## Work task
Copy the material from its start through the line containing "Answer: approximately 270°", replacing "camera" with "viewer" and keeping everything else the same. Omit the pictures.

** Opening Extracted entries block **

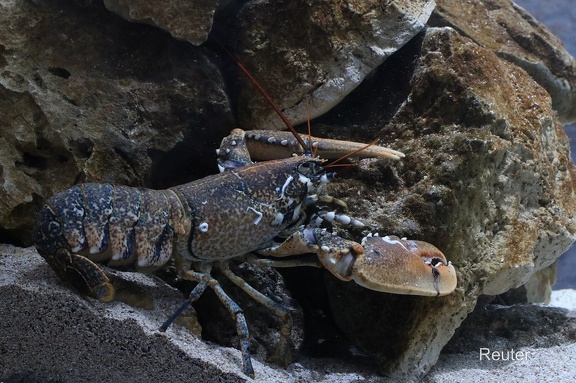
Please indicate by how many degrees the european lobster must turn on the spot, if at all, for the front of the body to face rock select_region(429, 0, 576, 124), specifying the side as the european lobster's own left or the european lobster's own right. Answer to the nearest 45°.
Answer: approximately 45° to the european lobster's own left

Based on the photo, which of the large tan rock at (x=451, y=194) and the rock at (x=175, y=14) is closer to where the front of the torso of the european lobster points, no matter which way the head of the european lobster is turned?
the large tan rock

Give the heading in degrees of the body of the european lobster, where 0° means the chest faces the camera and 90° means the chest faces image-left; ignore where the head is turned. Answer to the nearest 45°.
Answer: approximately 270°

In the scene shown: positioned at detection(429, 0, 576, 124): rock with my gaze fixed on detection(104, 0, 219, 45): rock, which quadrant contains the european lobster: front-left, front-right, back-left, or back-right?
front-left

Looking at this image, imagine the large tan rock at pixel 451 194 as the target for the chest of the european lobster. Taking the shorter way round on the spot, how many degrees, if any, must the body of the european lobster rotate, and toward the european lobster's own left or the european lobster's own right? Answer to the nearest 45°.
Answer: approximately 45° to the european lobster's own left

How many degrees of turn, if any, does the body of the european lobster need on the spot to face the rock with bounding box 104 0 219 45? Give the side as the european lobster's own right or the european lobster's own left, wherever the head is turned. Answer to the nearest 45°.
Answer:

** Closing Extracted entries block **

## Written solution
Please indicate by how many degrees the european lobster must turn on the spot, if at all, for the front of the body to face rock select_region(429, 0, 576, 124), specifying the side as the european lobster's own left or the european lobster's own right. Answer to the nearest 45°.
Answer: approximately 45° to the european lobster's own left

Based on the photo, which of the large tan rock at (x=451, y=194) and the rock at (x=175, y=14) is closer to where the front of the torso of the european lobster points, no matter which way the head of the european lobster is turned?
the large tan rock

Give the heading in degrees of the body of the european lobster, where 0° means the chest faces the viewer and 90° means the chest faces image-left; ignore where the head is turned. Answer to the nearest 45°.
Answer: approximately 270°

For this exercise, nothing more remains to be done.